[Why our area has its unique political and religious attitudes.]

We are continuing to pursue the first people in our area from pre-historic time. Nevertheless, archaeologists have developed a significant record from artifacts. History is not static.

Road trip – some of our favorite words in researching the history of our region. Nothing beats sneakers on the ground to understand the terrain and experiences of the region’s earliest ancestors. We loaded up our 4-WD, off-road pick-up with water, food, and supplies for a multi-day adventure and began the trek down the Arkansas River to near where the Arkansas enters the Mississippi, a pivotal point for travel of all the early occupants to our territory for 6,000 years.

How far do you suppose that confluence is from the Poverty Point civilization, the largest mound-community in North America at the time? The distance is only 100 miles, about the same distance as our first leg down river to the legacy Spiro Mounds. Does that hint at why the mounds people progressed the way they did?

Why do we traverse the river paths? Have you tried to walk through the iron-wood of the cross-timbers on the eastern edge of our area? Have you tried to hike through the rugged, wooded mountains of southeastern Oklahoma? Have you tried to slog the swamps and bayous of central Louisiana? It does not take long to realize why all early civilizations used the rivers for their transportation corridors. The dispersal and trade corridors of the mounds people show why the early people did not overland across the mountains and deserts of the West.

When stepping back in time to ancient peoples, we also must step into their way of thinking. In our ignorance of their ways and arrogance of our presumed superiority, many look at the early people as less than civilized.

Revelations from early mounds excavations and coring is showing that is simply not the case.  Analysis of peoples from whatever era tends to take one of two perspectives. The “derogatory” perspective is that the people were animals climbing up the tree of knowledge, progressing in their mental development. The “epitome” perspective is that the people were civilized, valued others, had a very broad knowledge of how the world works and we have lost that broad knowledge for more specialized technology.

Who has not marveled when looking at ancient civilizations, their accomplishments and wide travels, then lamented, we seem to have lost knowledge?

We especially apply this marvel to the Egyptians, Phoenicians, and Babylonians, even to the point of identifying the Seven-Wonders of the ancient world.

From their own histories, they used sails on sea-going vessels for months-long voyages. They sailed up and down the ancient rivers. They built ziggurats (pyramids or mounds) and created great-walled cities which archaeologists have excavated from 5,000 years ago.

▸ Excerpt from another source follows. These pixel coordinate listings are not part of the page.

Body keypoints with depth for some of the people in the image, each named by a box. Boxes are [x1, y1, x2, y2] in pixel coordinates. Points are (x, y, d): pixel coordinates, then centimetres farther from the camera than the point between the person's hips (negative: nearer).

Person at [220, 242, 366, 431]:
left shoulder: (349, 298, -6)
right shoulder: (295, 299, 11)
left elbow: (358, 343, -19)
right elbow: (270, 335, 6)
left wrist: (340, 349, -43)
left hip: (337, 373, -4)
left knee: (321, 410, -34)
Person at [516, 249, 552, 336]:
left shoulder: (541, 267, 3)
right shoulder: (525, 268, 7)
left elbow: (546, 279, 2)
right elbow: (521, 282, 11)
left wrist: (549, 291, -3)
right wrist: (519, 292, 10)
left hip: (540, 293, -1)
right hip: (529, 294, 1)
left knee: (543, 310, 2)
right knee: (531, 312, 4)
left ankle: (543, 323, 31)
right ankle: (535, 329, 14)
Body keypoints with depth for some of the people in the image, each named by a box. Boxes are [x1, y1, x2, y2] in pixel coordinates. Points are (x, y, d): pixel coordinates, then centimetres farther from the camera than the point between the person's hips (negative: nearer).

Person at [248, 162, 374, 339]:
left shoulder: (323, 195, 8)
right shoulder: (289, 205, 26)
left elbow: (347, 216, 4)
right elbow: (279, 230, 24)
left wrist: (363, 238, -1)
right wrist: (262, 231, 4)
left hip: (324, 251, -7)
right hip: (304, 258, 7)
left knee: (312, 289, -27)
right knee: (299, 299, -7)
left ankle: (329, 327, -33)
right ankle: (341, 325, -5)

Why were we on this road trip? Oh, to see precisely the same architecture and civilization development of the Original Americans, which later migrated up the Arkansas to our own civilization center at Spiro. The cultural development in pottery, artwork, figurines, metal work and other enduring artifacts which can survive millennia buried in the earth, precisely parallels the Ancient Civilizations of the eastern Mediterranean.

So, why has there been the perspective that the Ancient World was sophisticated and the Original American world was crude?

The one story we get from reading the archaeologists, visiting the Poverty Point Museum and site, while traversing and analyzing dozens of other sites is that archaeology and anthropology history is necessarily undergoing correction from the derogatory to the epitome model. Our local North Americans simply have not had the appropriate press until very recently.

In September 2021 issue of “Southern Archaeology”, discussed the research by Dr. Kidder of Washington University at St. Louis. “Far from the simplicity of life sometimes portrayed in anthropology books, these early Indigenous people were highly skilled engineers capable of building massive earthen structures in a matter of months ó possibly even weeks ó that withstood the test of time, the findings show.”  “We as a research community ó and population as a whole ó have undervalued native people and their ability to do this work and to do it quickly in the ways they did…They really were incredible engineers with very sophisticated technical knowledge.”

They built structures out of dirt, because there was no stone, where it rains incessantly, yet the architecture on the banks of rivers has withstood the pressures of millennia.

As numerous academic articles are now demonstrating, the traditional “derogatory”, progressive history was fanciful, assuming ignorance, and inability. It is contrary to the Second Law of Nature (thermodynamics) which affirms that systems exponentially decay when left to their own devices.

Data shows all the Original People accomplishments were without a hierarchal government to limit their abilities. These early mounds-builders were the original and only human beings in this part of the world. The “epitome”, innovative perspective of real history is far more fascinating than any fanciful story that is imaginable.

Think about: Who were these incredibly intelligent people? From whence did they come? Why settle where they did? How did they commute? How far did they commute and trade?